The dark clouds are gathering and they promise to unleash a perfect storm for our universities to face in the New Year. Only those with deep reserves will feel confident they can survive. The OfS is covering its back by expecting ‘providers’ to have plans in place in case of closure of courses or institutions, but with the promise of no external help. This is an example of surrendering to the crudest market forces at play. Add to this the impact of a botched Brexit, and the Augar Review possibly recommending lower fees in the New Year, and the storm is approaching fast. 



But the government has its own nemesis in the Office for National Statistics (ONS) report on student loans due out on Monday. They are on the last lap of reviewing the practice of government, via the Student Loans Company, issuing loans to students without apparently spending any money that adds to the burgeoning deficit. There has been speculation by some observers about how the ONS will respond to calls for more logical transparency in the recording of expenditure by government. Some think that there will be a compromise position taken that makes the increase in the deficit look better than it actually is. Although most do not think this is likely, the honest approach would be to record the issuing of loans and expenses as an outlay. Then record repayments, or sales of the loan book, as simply income. The impact of that approach on government efforts to balance the books will be significant and probably lead to lower loans for fees. The introduction of a cap on student numbers then becomes more likely. Indeed a new government would be left with little choice.

Can meaningful advances be made?

In the midst of all of this chaos is a sense that there is something fundamentally wrong about the approach taken. The perverse notion that the increase in fees and removal of a cap on student numbers has helped disadvantaged students seems to prevail amongst the government and its supporters. Yet the situation is not so simple. This week UCAS released its ‘End of Cycle Report 2018’ that collated all of the data covering demand for, and acceptances to, undergraduate UK higher education in 2018. The ongoing decline in the population of 18 year olds has led universities to stretch their admissions criteria further. This has manifest itself in more unconditional offers and an increase in students accepted with C and D grades at A-level that would not have happened years ago. But all of this is against a backdrop of more students going to university in the last few years and attempts to maintain the increased numbers. Yes, students from low participation areas have increased in number slightly, but so to have the numbers of all other students from more advantaged areas. The result is more students but no significant closure of the gap between the best and worst off. The result is many more students of lower attainment coming from the more advantaged areas. These are the majority beneficiaries of no cap on numbers and lower entry grades.
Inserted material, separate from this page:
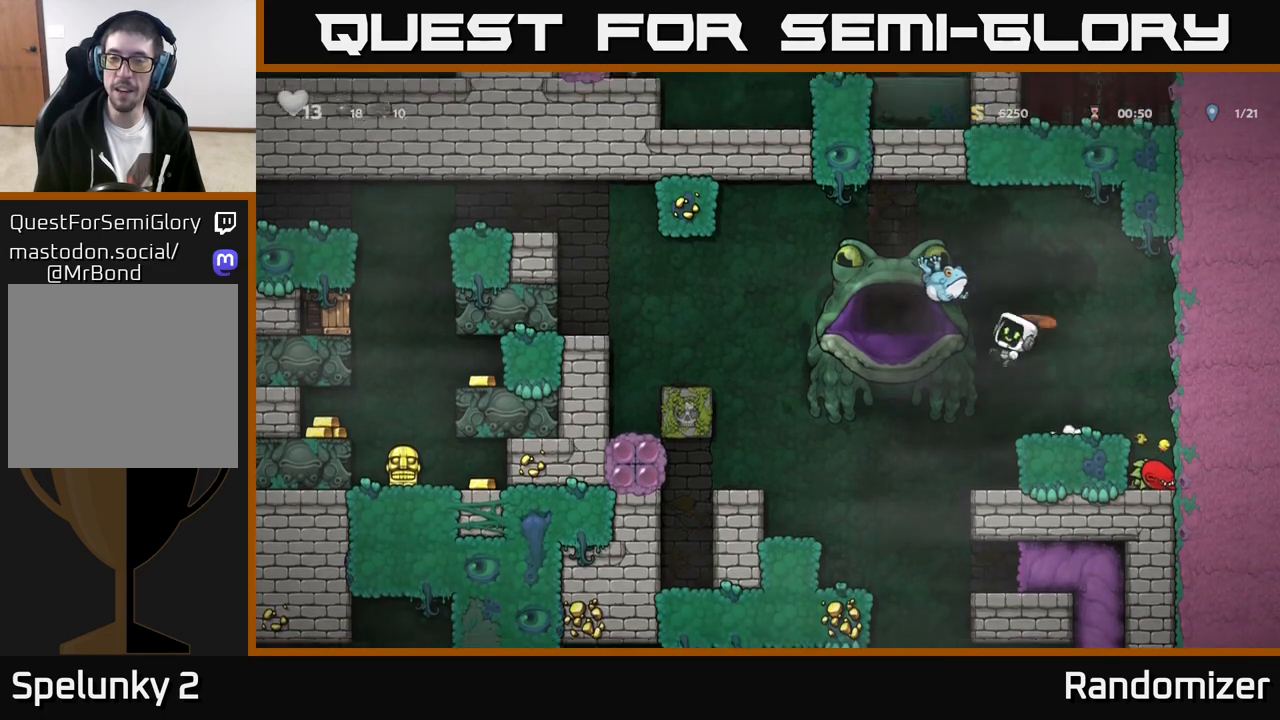
{"buttons": [], "left_stick": "left", "events": [[67, "X", "up"], [67, "left_stick", "right"], [133, "A", "up"], [300, "left_stick", "center"], [450, "left_stick", "left"]]}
We need government to take responsibility.

The government, through the demands of the OfS, seeks to push all responsibility onto the individual universities, now called ‘providers’. This is an astounding failure to plan in any meaningful way. The ONS has the population data readily available and the workforce demands are very evident in relation to this. The economy is free to develop and the direction it is taking can be anticipated. The role of government is to set out a plan to respond and to do so in an environment of equality and fairness. That they steadfastly and wilfully fail to do this means that we are badly led. It will take more investment in the context of a thorough plan that will not fall prey to the anarchy of the marketplace. A new government will have to convince the electorate that change can be delivered and in a much shorter timeframe. Young disadvantaged people will not wait until 2038 or 2042 for completion of the Social Mobility experiment.



Mike Larkin, retired from Queen's University Belfast after 37 years teaching Microbiology, Biochemistry and Genetics.